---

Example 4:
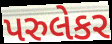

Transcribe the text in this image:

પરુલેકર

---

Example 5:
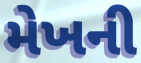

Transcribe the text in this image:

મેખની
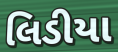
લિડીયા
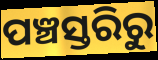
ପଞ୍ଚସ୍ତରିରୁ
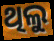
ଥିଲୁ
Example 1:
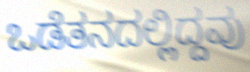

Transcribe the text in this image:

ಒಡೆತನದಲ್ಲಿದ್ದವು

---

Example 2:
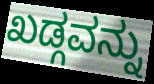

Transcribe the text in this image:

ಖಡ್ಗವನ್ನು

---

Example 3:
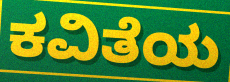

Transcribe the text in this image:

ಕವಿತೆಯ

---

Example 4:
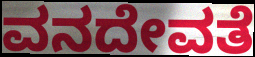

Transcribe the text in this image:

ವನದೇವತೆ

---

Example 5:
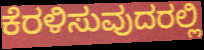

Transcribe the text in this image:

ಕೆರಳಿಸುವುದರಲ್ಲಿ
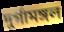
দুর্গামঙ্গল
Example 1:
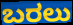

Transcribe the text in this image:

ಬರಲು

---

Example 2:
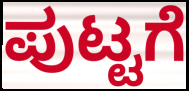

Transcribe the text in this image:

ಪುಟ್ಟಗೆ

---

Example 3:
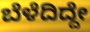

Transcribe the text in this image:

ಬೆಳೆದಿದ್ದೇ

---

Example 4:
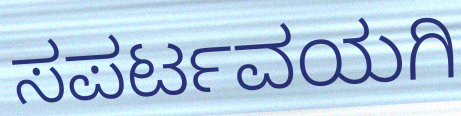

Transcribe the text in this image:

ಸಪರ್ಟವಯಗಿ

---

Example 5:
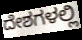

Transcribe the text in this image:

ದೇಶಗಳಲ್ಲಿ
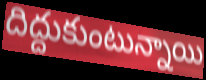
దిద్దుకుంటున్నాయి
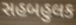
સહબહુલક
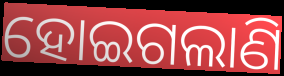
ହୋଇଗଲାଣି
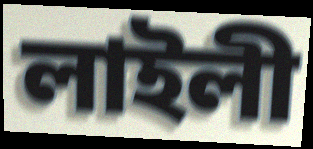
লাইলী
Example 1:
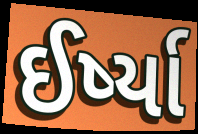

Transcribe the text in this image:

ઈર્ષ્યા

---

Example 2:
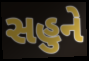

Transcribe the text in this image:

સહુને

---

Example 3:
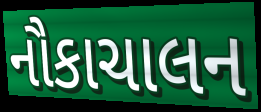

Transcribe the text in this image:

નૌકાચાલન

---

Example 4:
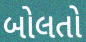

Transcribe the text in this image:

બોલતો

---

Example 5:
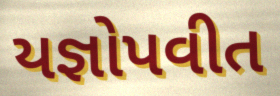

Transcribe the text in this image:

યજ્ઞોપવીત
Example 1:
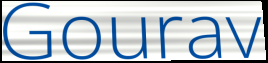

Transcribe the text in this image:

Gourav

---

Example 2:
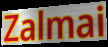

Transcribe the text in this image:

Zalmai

**The problem**.
Each of the records above needs to be transcribed exactly, apart from its pictures.

**Solution for this exercise**.
---

Example 4:

Transcribe the text in this image:

પરુલેકર

---

Example 5:

Transcribe the text in this image:

મેખની
લિડીયા
ପଞ୍ଚସ୍ତରିରୁ
ଥିଲୁ
Example 1:

Transcribe the text in this image:

ಒಡೆತನದಲ್ಲಿದ್ದವು

---

Example 2:

Transcribe the text in this image:

ಖಡ್ಗವನ್ನು

---

Example 3:

Transcribe the text in this image:

ಕವಿತೆಯ

---

Example 4:

Transcribe the text in this image:

ವನದೇವತೆ

---

Example 5:

Transcribe the text in this image:

ಕೆರಳಿಸುವುದರಲ್ಲಿ
দুর্গামঙ্গল
Example 1:

Transcribe the text in this image:

ಬರಲು

---

Example 2:

Transcribe the text in this image:

ಪುಟ್ಟಗೆ

---

Example 3:

Transcribe the text in this image:

ಬೆಳೆದಿದ್ದೇ

---

Example 4:

Transcribe the text in this image:

ಸಪರ್ಟವಯಗಿ

---

Example 5:

Transcribe the text in this image:

ದೇಶಗಳಲ್ಲಿ
దిద్దుకుంటున్నాయి
સહબહુલક
ହୋଇଗଲାଣି
লাইলী
Example 1:

Transcribe the text in this image:

ઈર્ષ્યા

---

Example 2:

Transcribe the text in this image:

સહુને

---

Example 3:

Transcribe the text in this image:

નૌકાચાલન

---

Example 4:

Transcribe the text in this image:

બોલતો

---

Example 5:

Transcribe the text in this image:

યજ્ઞોપવીત
Example 1:

Transcribe the text in this image:

Gourav

---

Example 2:

Transcribe the text in this image:

Zalmai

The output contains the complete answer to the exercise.